Brandt is all too familiar with the health hazards caused by infected water supplies. A blood disorder known as the “blue baby syndrome,” known to cause death in infants, is traceable to water supplies contaminated by nitrate, a researched carcinogen and by-product of ammonia, found in human waste. Brandt said only one “blue baby syndrome” case has been documented in the state, but he expects countless other infants and adults may suffer from nitrate absorption. E. coli and other harmful bacteria can also make their way into ground water supplies if a septic tank is not properly installed and well maintained, Brandt said.
Local homeowners and developers will be most affected by the new stipulations, Brandt said. In the future, lots smaller than 1/2 acre, will need to be equipped with a highly expensive “advanced treatment septic system,” reminiscent of city waste treatment systems.

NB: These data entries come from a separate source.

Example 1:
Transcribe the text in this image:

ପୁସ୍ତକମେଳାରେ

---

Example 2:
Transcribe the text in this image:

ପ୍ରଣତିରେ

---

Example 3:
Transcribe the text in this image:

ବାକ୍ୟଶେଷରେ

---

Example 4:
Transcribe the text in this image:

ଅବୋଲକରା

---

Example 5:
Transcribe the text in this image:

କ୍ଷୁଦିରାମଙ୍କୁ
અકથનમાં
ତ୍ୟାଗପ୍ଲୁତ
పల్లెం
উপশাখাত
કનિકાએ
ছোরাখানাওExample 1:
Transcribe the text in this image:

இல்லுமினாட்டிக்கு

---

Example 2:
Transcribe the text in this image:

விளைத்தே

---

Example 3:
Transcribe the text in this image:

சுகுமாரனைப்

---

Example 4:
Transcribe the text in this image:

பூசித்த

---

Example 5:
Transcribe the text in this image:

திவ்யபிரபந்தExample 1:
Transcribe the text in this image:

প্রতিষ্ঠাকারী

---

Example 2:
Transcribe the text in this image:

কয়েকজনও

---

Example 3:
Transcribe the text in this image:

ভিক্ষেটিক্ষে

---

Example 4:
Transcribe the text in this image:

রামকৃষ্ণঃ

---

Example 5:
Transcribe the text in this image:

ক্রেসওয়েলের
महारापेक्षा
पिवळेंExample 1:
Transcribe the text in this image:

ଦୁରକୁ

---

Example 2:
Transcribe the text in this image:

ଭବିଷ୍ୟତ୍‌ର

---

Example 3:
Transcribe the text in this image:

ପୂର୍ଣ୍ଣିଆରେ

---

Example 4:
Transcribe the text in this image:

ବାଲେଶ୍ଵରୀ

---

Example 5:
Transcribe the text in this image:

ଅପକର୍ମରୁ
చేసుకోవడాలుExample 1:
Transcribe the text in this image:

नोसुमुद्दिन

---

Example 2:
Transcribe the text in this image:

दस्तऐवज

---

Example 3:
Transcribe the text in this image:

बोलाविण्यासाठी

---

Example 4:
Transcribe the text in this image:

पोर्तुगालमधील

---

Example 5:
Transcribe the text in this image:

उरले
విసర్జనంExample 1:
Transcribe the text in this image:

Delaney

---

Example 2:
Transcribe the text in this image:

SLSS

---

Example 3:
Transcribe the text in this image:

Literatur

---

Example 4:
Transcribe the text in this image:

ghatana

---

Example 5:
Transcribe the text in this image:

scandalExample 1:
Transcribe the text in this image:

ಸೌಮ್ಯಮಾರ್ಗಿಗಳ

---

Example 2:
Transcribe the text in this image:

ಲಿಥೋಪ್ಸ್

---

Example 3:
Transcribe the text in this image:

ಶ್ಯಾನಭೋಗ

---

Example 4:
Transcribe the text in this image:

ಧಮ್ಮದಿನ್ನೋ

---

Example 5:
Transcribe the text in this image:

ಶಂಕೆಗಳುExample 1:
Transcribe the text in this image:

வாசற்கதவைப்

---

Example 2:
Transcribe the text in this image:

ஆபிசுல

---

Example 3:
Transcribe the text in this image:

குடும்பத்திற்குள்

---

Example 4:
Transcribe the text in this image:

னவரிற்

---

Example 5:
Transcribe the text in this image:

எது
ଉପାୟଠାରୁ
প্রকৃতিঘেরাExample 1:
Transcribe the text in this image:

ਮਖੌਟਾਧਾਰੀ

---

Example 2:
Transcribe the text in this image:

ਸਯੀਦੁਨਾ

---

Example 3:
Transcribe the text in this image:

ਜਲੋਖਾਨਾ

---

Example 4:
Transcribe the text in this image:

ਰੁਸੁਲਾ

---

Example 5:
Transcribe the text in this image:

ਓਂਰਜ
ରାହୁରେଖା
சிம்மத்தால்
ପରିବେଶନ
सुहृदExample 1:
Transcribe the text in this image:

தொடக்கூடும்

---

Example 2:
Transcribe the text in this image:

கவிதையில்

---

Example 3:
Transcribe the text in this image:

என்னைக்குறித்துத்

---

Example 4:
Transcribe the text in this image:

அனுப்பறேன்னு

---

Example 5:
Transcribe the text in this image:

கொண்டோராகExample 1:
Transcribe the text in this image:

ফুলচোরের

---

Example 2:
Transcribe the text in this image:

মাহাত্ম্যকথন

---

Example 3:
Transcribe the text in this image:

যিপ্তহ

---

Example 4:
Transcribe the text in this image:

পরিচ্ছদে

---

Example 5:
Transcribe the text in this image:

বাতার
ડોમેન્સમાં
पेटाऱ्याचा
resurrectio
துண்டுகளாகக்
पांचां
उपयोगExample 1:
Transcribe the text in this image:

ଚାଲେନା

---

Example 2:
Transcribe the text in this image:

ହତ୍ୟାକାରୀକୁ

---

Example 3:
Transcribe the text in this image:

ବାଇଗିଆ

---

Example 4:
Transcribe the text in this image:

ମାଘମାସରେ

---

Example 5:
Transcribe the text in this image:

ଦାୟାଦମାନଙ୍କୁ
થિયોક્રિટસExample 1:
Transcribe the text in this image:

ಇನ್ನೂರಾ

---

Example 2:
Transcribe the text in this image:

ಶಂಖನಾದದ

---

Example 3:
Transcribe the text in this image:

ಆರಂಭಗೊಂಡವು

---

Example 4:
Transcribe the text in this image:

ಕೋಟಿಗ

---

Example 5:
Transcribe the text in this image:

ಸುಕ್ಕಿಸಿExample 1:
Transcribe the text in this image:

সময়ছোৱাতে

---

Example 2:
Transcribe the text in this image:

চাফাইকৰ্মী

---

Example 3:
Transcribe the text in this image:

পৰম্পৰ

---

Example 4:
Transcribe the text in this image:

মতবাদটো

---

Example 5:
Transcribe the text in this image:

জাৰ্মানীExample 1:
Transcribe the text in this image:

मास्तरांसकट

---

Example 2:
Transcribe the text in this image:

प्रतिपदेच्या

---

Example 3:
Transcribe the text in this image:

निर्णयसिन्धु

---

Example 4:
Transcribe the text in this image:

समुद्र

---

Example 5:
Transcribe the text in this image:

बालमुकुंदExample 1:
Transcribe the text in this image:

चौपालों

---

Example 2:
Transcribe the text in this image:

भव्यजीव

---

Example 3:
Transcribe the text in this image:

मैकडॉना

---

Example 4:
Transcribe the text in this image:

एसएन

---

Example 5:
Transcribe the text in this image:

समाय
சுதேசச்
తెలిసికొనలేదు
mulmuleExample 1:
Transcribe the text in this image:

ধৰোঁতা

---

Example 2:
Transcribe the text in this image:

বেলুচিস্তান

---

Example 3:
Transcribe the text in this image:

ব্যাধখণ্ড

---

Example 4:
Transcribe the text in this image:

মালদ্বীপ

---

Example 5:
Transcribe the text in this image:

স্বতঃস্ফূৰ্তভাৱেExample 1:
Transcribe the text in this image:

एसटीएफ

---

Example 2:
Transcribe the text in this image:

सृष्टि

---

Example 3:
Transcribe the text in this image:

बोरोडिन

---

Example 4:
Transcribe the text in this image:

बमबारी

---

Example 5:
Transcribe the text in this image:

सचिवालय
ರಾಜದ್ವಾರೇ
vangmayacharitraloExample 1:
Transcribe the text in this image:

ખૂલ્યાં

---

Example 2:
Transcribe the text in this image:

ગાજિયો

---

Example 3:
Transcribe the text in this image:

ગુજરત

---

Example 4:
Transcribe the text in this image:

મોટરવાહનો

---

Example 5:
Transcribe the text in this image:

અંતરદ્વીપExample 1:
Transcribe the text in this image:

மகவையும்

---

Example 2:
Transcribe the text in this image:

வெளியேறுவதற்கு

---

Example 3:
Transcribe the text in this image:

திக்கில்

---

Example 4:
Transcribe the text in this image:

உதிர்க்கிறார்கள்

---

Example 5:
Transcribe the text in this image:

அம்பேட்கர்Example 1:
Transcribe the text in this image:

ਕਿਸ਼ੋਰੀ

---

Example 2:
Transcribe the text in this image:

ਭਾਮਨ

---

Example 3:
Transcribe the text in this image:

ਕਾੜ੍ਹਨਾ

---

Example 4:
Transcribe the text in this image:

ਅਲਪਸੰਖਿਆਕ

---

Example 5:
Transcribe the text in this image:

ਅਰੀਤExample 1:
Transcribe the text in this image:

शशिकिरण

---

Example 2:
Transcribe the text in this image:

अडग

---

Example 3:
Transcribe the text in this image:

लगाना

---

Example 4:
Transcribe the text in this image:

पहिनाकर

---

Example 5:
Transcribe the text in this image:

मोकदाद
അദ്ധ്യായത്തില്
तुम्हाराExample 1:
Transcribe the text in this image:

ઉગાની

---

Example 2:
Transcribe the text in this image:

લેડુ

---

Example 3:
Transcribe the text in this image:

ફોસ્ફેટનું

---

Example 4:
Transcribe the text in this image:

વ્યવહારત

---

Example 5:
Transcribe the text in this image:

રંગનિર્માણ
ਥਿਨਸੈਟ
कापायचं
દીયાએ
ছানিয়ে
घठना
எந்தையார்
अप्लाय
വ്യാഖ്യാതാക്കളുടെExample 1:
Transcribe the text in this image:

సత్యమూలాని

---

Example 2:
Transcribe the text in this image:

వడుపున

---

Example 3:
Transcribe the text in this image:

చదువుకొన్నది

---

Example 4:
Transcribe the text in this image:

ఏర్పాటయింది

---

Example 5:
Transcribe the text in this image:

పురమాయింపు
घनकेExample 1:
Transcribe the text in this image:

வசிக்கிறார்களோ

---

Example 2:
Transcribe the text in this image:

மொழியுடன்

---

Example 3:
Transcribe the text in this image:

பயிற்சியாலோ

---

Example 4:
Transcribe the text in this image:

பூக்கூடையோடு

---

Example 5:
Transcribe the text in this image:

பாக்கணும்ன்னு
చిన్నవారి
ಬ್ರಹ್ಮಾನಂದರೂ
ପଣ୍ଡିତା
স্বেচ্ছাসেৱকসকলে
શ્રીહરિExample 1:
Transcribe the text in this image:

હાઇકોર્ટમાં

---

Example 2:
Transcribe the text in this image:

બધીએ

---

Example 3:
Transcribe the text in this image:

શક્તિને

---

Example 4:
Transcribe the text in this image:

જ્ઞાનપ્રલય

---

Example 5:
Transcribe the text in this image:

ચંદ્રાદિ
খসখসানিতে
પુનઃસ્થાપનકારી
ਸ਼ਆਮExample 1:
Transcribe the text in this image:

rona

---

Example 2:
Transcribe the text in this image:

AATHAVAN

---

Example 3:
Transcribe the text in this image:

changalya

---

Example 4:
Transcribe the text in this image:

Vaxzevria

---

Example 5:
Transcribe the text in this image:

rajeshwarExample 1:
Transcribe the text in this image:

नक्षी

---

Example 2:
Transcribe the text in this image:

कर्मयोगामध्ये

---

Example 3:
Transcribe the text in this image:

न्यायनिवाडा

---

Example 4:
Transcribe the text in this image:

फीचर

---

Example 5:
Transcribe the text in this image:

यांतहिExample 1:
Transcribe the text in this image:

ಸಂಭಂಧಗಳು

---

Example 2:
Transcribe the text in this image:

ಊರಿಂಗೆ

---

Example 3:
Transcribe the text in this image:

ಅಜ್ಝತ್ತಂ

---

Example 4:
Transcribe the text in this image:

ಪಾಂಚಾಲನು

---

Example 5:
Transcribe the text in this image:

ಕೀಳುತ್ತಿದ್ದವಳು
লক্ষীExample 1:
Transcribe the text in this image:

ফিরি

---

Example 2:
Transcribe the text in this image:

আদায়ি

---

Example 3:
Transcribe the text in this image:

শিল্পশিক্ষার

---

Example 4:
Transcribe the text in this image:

Those systems can range between $8,000 and $10,000, where a traditional system only goes for $3,000, professional septic system installers have said.
Additional stipulations will apply to tank installations in lots smaller than 3/4 acre. Other changes include a revamped permit system for all installation and maintenance. Before a tank-equipped property changes hands, Brandt said, the system must be inspected.
“We are just trying to do things to improve the water conditions for our future and our present — to keep contamination from our water sources. We had to look at a holistic approach for the whole state and try to come up with regulations that will be fair to everybody,” said Allan Sena, natural science manager at the Clovis office of the New Mexico Environment Department, who attempted to educate the public about new regulations in a series of public meetings.
Sena and other officials said the state regulations come partially at the urging of Realtors, who reported a surge in new homeowner complaints, generated by septic tank problems at newly purchased homes.
Jerry Cass, owner of Town and Country Real Estate, Inc., embraces the changes.
In the past, Cass said, rural septic tank systems were largely regulated by banks, which required inspections before issuing loans. In other cases, Realtors paid to have the systems monitored before sale of a property. Now, Cass said, there will be a greater system of accountability, and that, he said, “isn’t anything negative.”
The new regulations, however, have at least one septic tank installation company concerned.
“They are trying to protect the groundwater, which is a good thing … But if someone is being forced to do something, it isn’t necessarily a good thing,” said Joe Terrell, owner of Eastern New Mexico Septic Systems.
Terrell said many government regulations are ineffective due to lack of enforcement.
“As far as raising the standards, I don’t think we need to. They just need to increase enforcement” of current regulations, Terrell said.
Plans are in the works to have enough state-approved-inspectors to enforce the health oriented codes by 2007, Brandt said.